Submitted to: American Journal of Physiology - Heart and Circulatory Physiology
Publication Type: Peer Reviewed Journal
Publication Acceptance Date: 4/26/2006
Publication Date: 4/28/2006
Citation: Li, J., Coven, D.L., Miller, E.J., Hu, X., Young, M.E., Carling, D., Sinusas, A.J., Young, L.H. 2006. Activation of AMPK alpha and gamma-isoform complexes in the intact ischemic rat heart. American Journal of Physiology - Heart and Circulatory Physiology. 291:H1927-H1934. Interpretive Summary: During a myocardial infarction (heart attack) the heart muscle becomes deprived of oxygen and nutrients. As such, large changes in metabolism occur, allowing the heart to produce adequate amounts of usable energy for continued heart function (and therefore sustained life of the organism). A family of proteins that likely play a central role in metabolic changes observed during and following myocardial infarction are AMP-activated protein kinases (AMPK). This study therefore investigated the effects of simulated myocardial infarction conditions on different AMPK family members. The results suggest that different members of AMPK complexes are distinctly regulated in the heart during simulated myocardial infarction conditions.

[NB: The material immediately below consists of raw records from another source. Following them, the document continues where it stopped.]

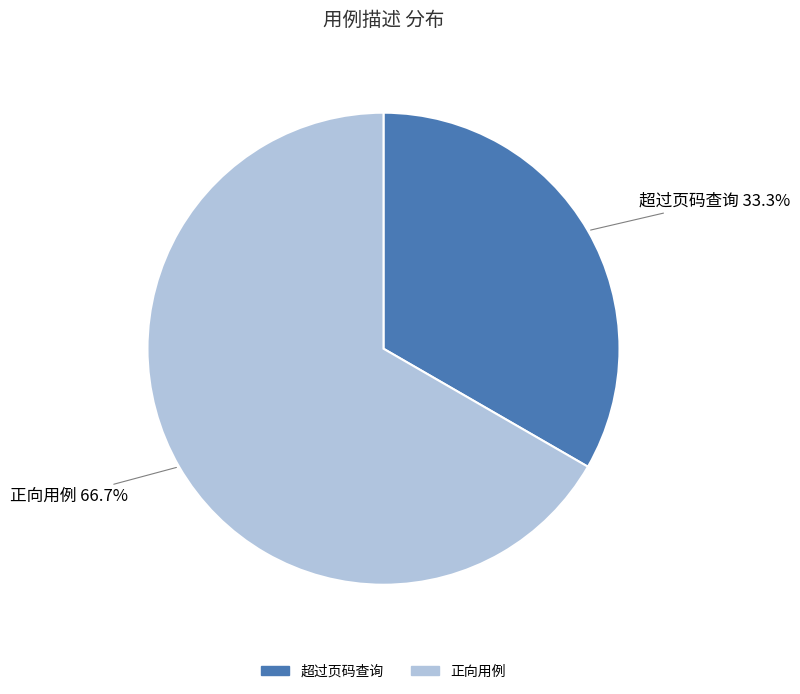

How many segments does this pie chart have?

2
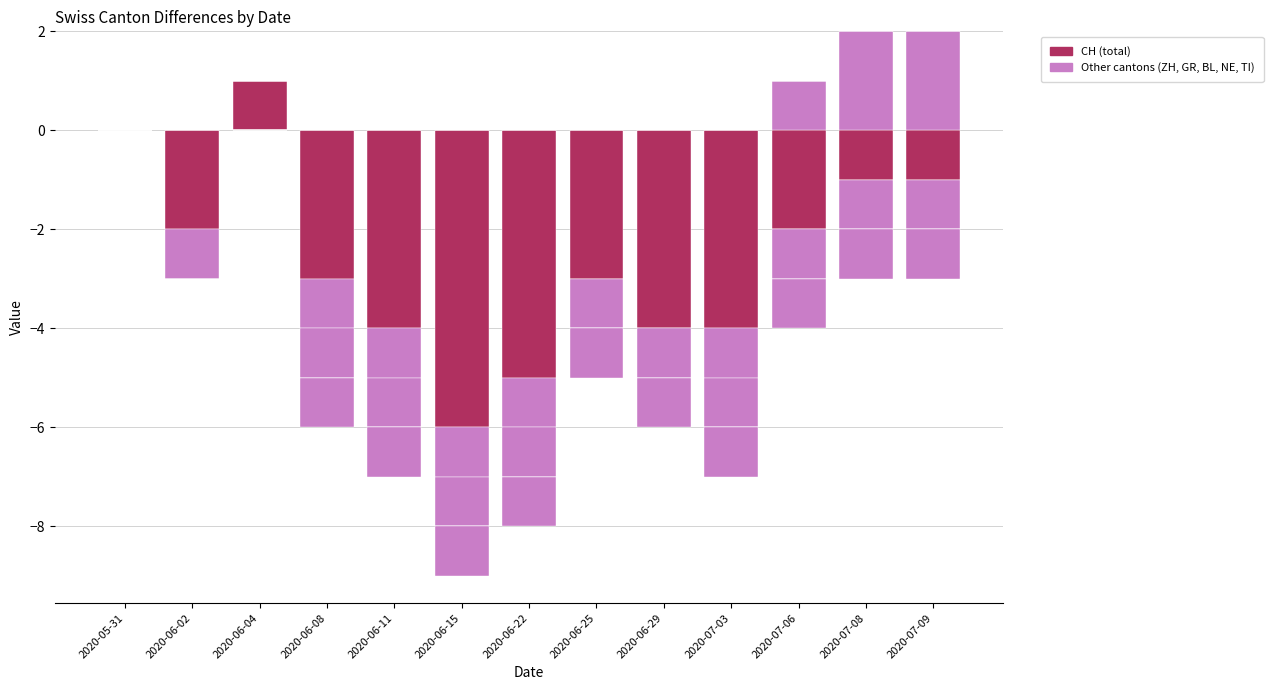

At 2020-06-02, list the series in order from smallest to largest.

CH, ZH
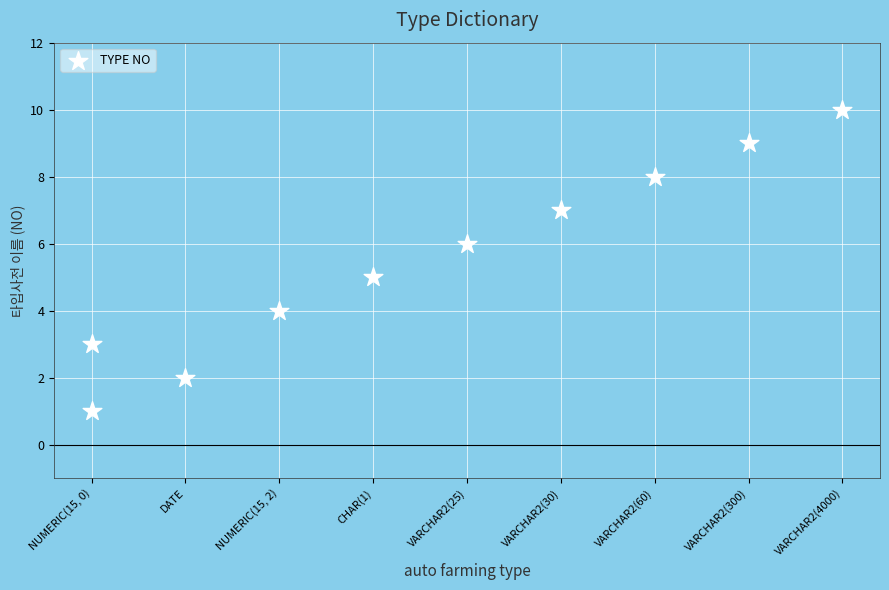

What is the average Y value?

6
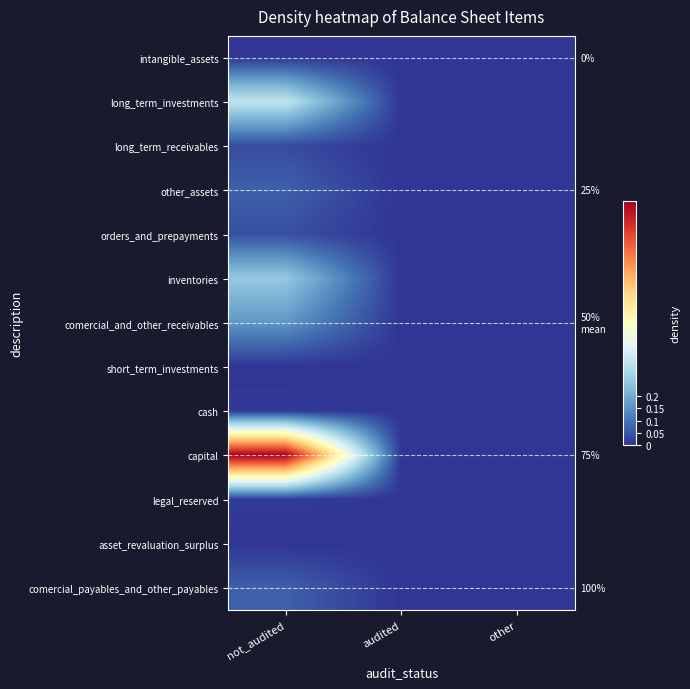

The value of long_term_receivables at other is 0.0. True or false?

False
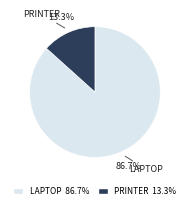

What is the ratio of the value at LAPTOP 86.7% to the value at PRINTER 13.3%?

6.5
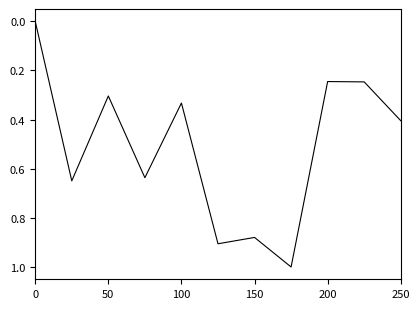

What is the maximum value shown in the chart?

1.0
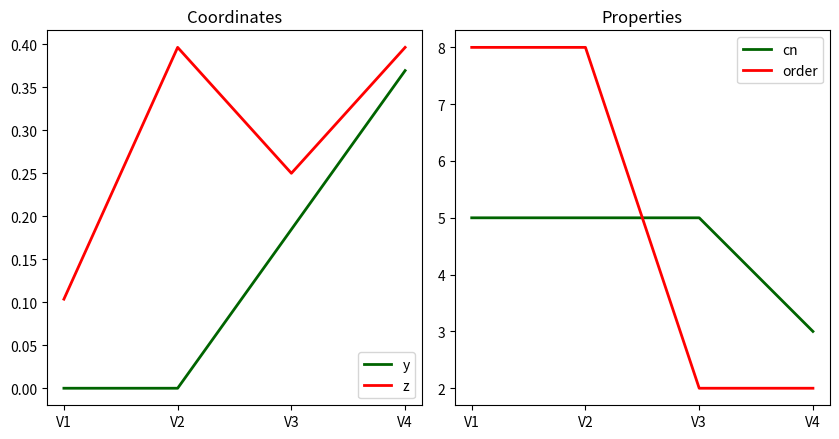

Is it true that z equals 0.4 at V2?

True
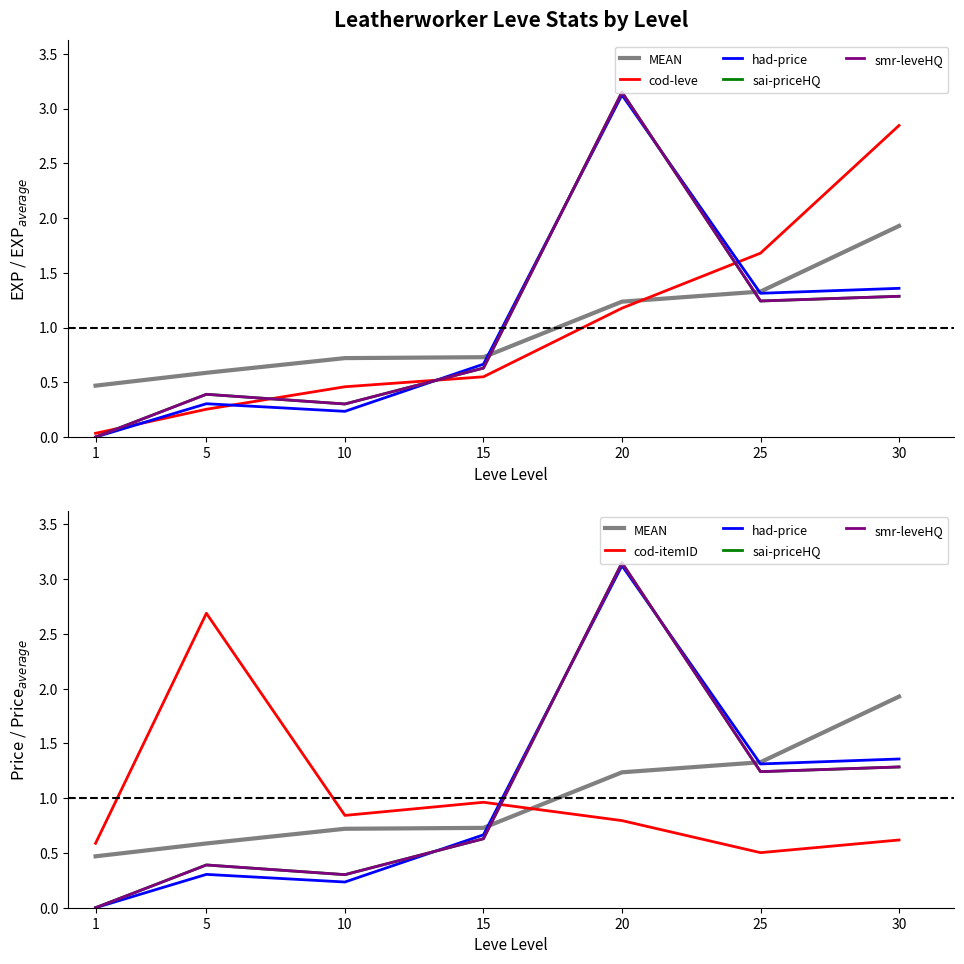

Which series has the largest total across all categories?

MEAN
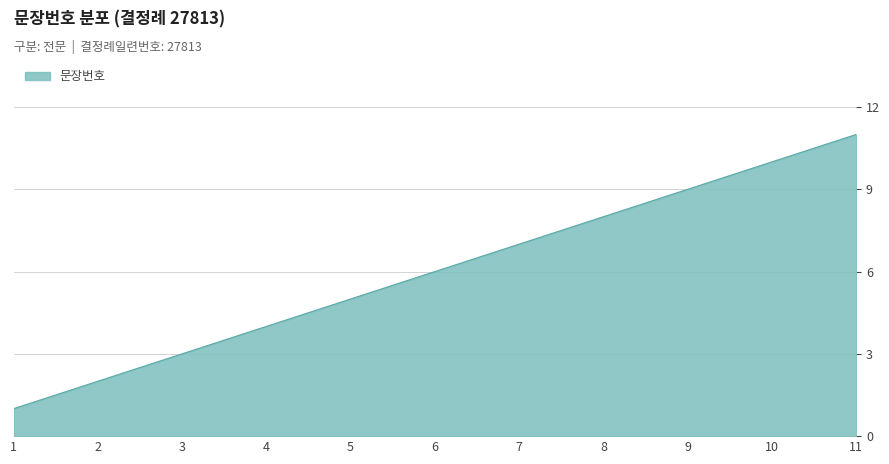

Is it true that the value at 6 is 6?

True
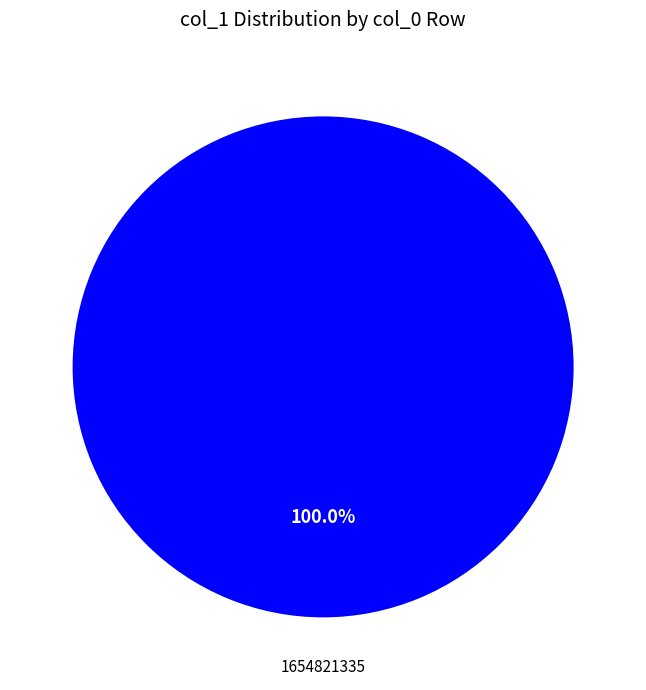

Is there any slice that represents more than half of the pie?

Yes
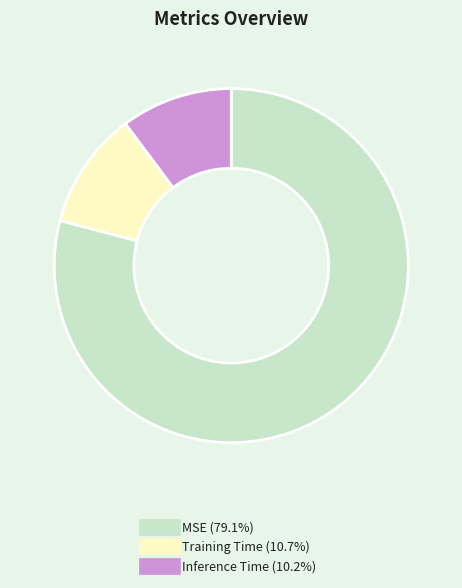

Rank the categories by value from highest to lowest.

MSE, Training Time, Inference Time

Technical Abstract: AMP-activated protein kinase (AMPK) plays a key role in modulating cellular metabolic processes. AMPK, a serine-threonine kinase, is a heterotrimeric complex of catalytic alpha-subunits and regulatory beta- and gamma-subunits with multiple isoforms. Mutations in the cardiac gamma(2)-isoform have been associated with hypertrophic cardiomyopathy and pre-excitation syndromes. However, physiological regulation of AMPK complexes containing different subunit isoforms is not well defined and is important for an understanding of the function of this signaling pathway in the intact heart. We evaluated the kinase activity associated with heart AMPK complexes containing specific alpha- and gamma-subunit isoforms of AMPK in an in vivo rat model of regional ischemia. Left coronary artery occlusion activated the immunoprecipitated alpha(1)-isoform (6-fold, P < 0.01) and alpha(2)-isoform (9-fold, P < 0.01) in the ischemic left ventricle compared with sham controls. The degree of alpha-subunit activation depended on the extent of ischemia and paralleled echocardiographic contractile dysfunction. The regulatory gamma(1)- and gamma(2)-isoforms were expressed in the heart. The gamma(1)- and gamma(2)-isoforms coimmunoprecipitated with alpha(1)- and alpha(2)-isoforms in proportion to alpha-subunit content. gamma(1)-Isoform immunocomplexes accounted for 70% of AMPK activity and AMPK phosphorylation (Thr(172)) in hearts. Ischemia similarly increased AMPK activity associated with the gamma(1)- and gamma(2)-isoform complexes threefold (P < 0.01 for each). Thus AMPK catalytic alpha(1)- and alpha(2)-isoforms are activated by regional ischemia in vivo in the heart, irrespective of the regulatory gamma(1)- or gamma(2)-isoforms to which they are complexed. Despite the pathophysiological importance of gamma(2)-isoform mutations, gamma(1)-isoform complexes account for most of the AMPK activity in the ischemic heart.